* [TASK DATA]:

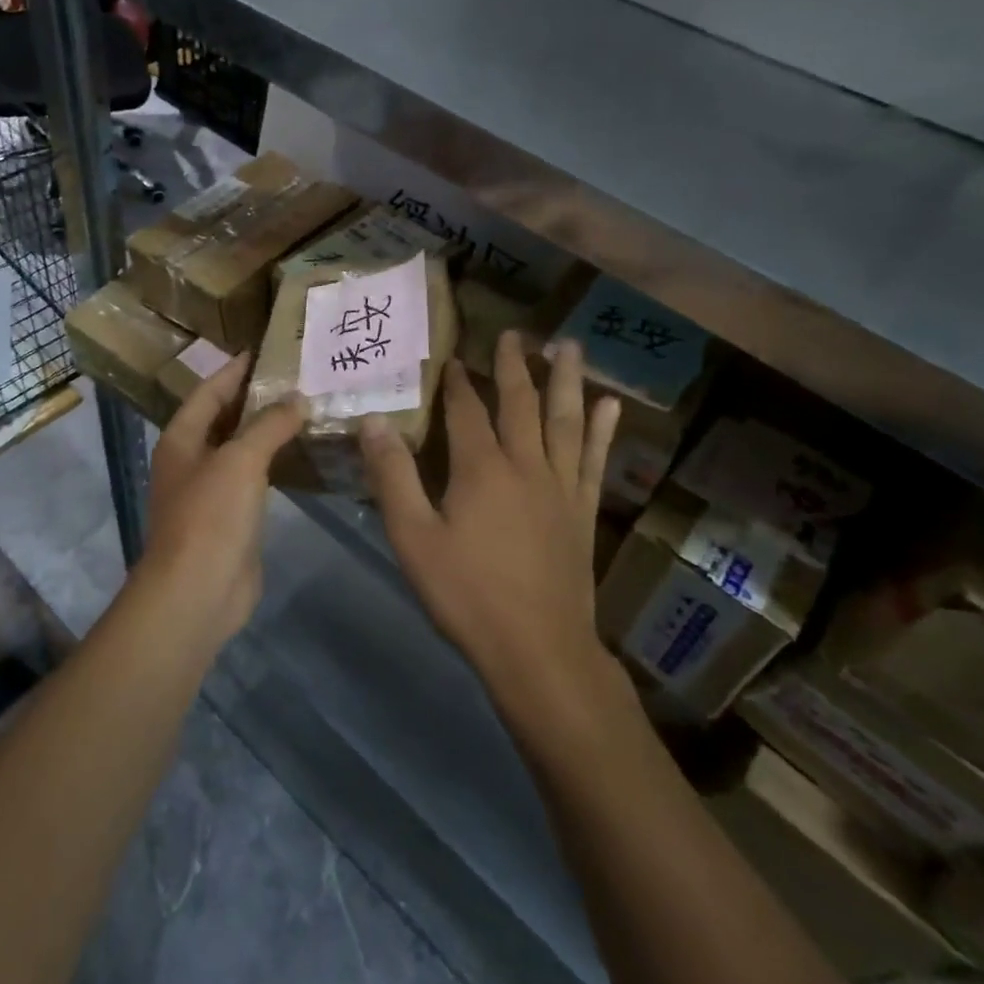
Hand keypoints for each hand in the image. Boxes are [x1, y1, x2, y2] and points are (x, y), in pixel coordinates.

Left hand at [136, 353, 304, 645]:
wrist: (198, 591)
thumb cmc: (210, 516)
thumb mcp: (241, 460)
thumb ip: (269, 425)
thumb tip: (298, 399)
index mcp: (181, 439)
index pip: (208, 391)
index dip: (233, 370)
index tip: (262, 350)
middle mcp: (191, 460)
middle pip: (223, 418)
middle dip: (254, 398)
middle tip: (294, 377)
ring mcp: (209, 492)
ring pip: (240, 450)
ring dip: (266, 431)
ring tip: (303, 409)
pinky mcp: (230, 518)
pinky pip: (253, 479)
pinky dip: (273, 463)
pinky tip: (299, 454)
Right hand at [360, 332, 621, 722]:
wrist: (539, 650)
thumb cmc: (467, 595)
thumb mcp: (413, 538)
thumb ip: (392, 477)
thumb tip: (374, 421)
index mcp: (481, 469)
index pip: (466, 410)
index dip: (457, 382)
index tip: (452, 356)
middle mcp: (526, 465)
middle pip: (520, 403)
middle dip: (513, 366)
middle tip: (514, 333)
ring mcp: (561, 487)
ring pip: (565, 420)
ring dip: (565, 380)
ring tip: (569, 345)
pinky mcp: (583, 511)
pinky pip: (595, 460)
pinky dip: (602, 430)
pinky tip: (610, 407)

...

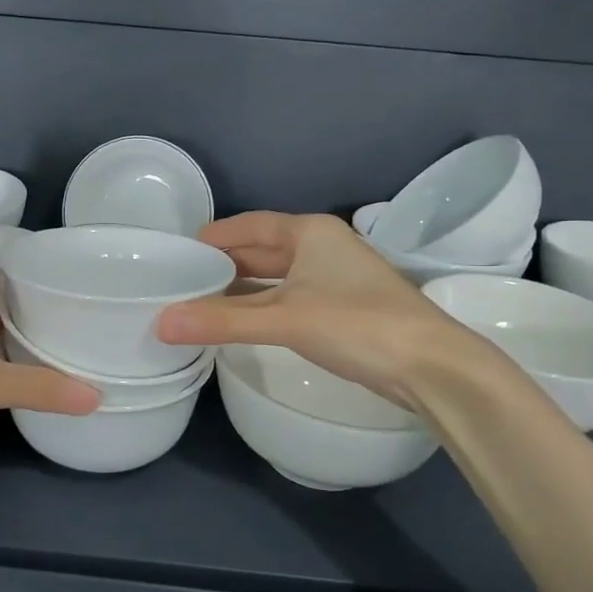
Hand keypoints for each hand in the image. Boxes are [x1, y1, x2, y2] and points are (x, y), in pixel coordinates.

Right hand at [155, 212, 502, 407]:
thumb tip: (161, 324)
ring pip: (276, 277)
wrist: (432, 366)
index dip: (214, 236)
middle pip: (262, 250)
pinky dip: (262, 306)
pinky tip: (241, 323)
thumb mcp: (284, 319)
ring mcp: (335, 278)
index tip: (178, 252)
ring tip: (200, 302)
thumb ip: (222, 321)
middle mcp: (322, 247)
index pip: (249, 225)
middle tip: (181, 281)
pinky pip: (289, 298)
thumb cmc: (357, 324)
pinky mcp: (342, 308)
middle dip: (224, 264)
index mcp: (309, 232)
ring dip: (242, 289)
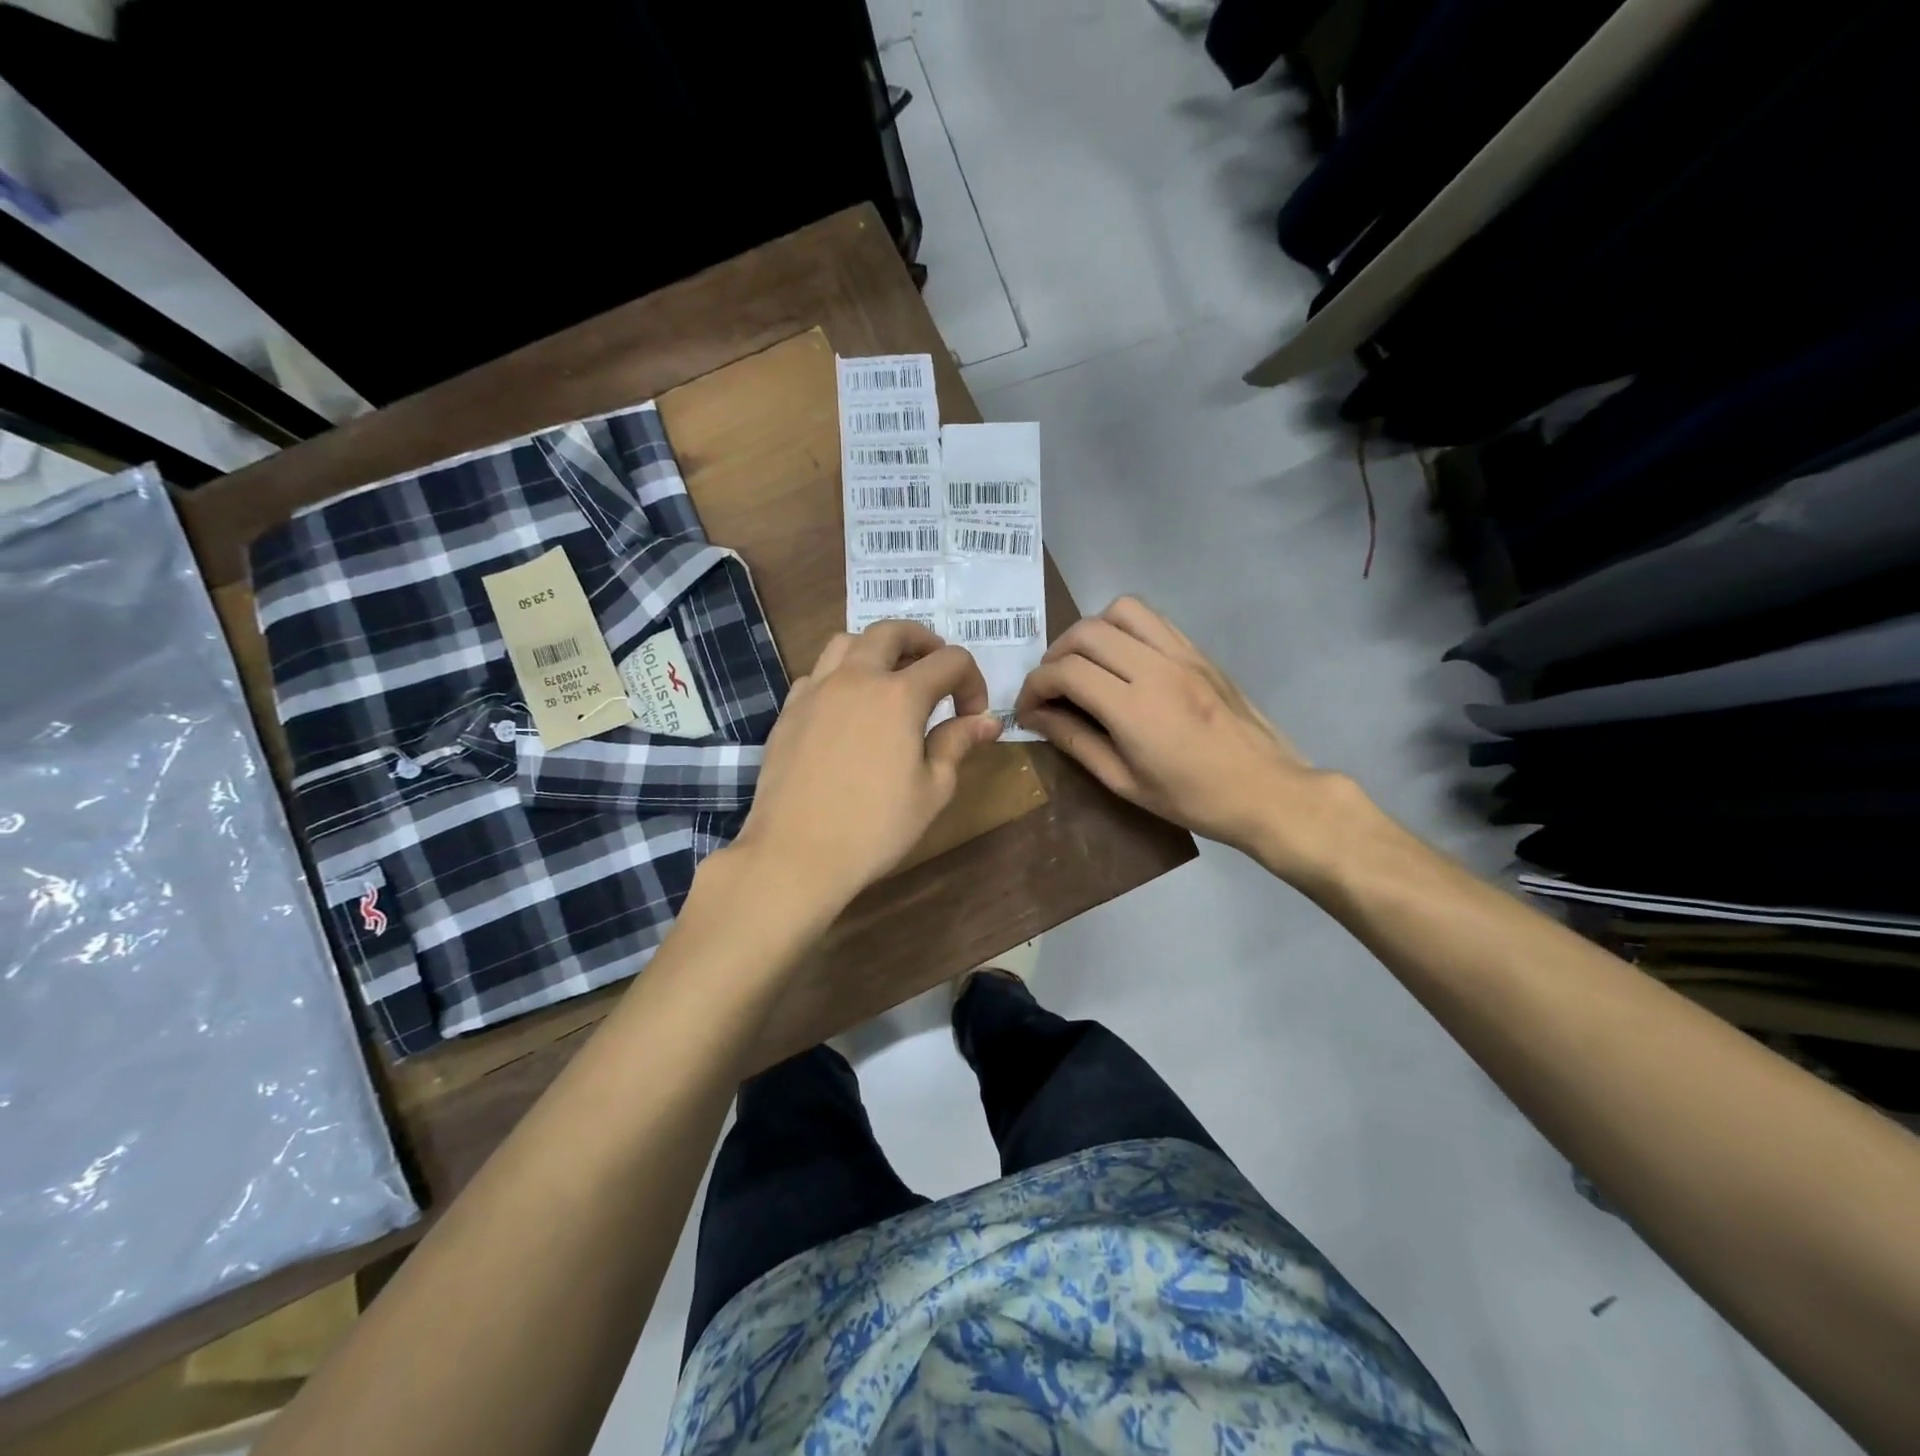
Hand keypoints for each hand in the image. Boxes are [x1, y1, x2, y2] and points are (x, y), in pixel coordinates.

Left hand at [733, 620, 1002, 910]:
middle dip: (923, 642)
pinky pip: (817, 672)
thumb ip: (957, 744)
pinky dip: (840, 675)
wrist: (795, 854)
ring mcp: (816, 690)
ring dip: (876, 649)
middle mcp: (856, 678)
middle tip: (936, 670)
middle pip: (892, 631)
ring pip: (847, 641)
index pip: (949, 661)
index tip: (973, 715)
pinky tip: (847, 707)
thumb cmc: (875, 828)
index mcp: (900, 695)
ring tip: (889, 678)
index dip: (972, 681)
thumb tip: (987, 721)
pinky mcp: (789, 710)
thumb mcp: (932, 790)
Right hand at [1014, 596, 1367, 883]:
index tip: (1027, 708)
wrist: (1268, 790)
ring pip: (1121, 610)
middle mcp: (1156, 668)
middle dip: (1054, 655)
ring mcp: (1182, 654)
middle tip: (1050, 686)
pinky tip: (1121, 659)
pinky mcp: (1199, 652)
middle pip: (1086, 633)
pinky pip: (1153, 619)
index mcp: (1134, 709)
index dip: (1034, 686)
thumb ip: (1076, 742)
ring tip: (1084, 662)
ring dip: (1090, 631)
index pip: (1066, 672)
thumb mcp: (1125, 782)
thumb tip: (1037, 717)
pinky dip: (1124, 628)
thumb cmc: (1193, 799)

* [ASSIGNED TASK]: Work out how many lines in the material above hold the string "hand", and reply with the number only.

* [RESULT FOR THIS TASK]: 8